There are uncanny similarities between the current round of wheeling and dealing and the founding of the United States of America. The Philadelphia Convention of 1787 represented America's second try at continental union. In 1781, the 13 states had come together behind a treaty-constitution that broadly resembles present European arrangements.
America's first effort was the Articles of Confederation. Like the European Union treaties, it guaranteed each citizen's right to move throughout the confederation and exercise all the economic privileges of home-staters. It also created a weak unicameral Congress and a judiciary for resolving inter-state disputes. But it did not grant the confederation independent powers of taxation, preventing it from guaranteeing the large war debts issued by each of the states. Because many states were in shaky financial condition, their bonds had dramatically depreciated in value, undermining the confidence of European investors in New World projects.
This was one of the problems motivating the movement "for a more perfect union."
The Constitution of 1787 granted new powers to impose taxes and set up an analogue to the Bank of England. Once it came into effect, the federal government moved quickly to create a national bank and to pay the depreciated state debt. This ended the credit crisis and established the credibility of the infant republic in European financial markets.
But before all this could happen, the founders confronted a threshold problem: So long as they were living under the laws of the confederation, it would be impossible to get their new Constitution ratified. Like the current European Union treaties, the Articles of Confederation explicitly required unanimous consent to any revision of its terms, and it was perfectly obvious that no such consent would be forthcoming.
Rhode Island was the Britain of its time -- this small trading state was unwilling to give up its sovereignty to the federal colossus. It refused to send delegates to the Philadelphia Convention, denouncing it as an illegal secessionist assembly, which is precisely what it turned out to be. After a summer of secret sessions, the Philadelphians went public with a document proclaiming that, despite the articles' requirement of unanimous consent, the new Constitution would spring to life when only nine of the 13 states ratified.
Confronting this revolutionary change in the rules of the game, Rhode Island simply refused to play, as did North Carolina. When the first Congress met in 1789, there were 11 states in the union. The dissenting states caved under pressure -- with Rhode Island entering in 1790 only when Congress began threatening to impose tariffs on its trade unless it abandoned the veto solemnly granted to it by the Articles of Confederation.
These embarrassing facts have long been forgotten, even by most serious students of the U.S. Constitution. But they put the current crisis in a new light.
The members of the new Eurozone treaty won't bludgeon Britain into Rhode Island-style capitulation. But if British Prime Minister David Cameron stands firm, his veto will likely lead to the ultimate exclusion of his nation from the EU. The projected treaty will create a large bloc whose interests systematically diverge from other members, but which will depend on a steady flow of supportive decisions by EU institutions to maintain the Eurozone's credibility.
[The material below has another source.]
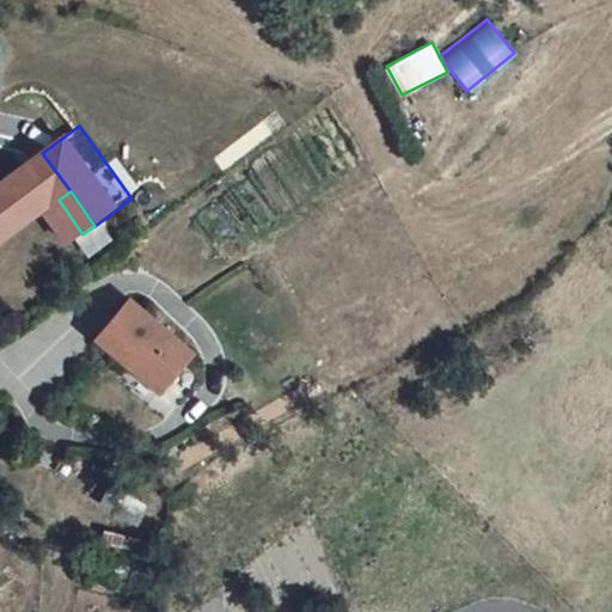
[(141,212),(132,199),(95,226),(103,240),(141,212)]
Given these dynamics, Cameron is simply fooling himself if he really believes "that the EU institutions -- the court, the commission -- [would] work for all 27 nations" when this would compromise the euro bloc's fundamental interests. When Britain tries to undermine ongoing support for the Eurozone, it will predictably provoke a constitutional crisis -- in which the euro bloc will eject Britain to prevent its continuing acts of sabotage.
This is a time for some serious diplomacy from the Obama administration. The United States should help bridge the gap between the Continent and Britain's divided coalition of conservatives and liberals, encouraging both sides to return to the bargaining table. If left unchecked, the current institutional dynamics will generate a United States of Continental Europe at an unacceptable price, gravely weakening the West for a very long time to come.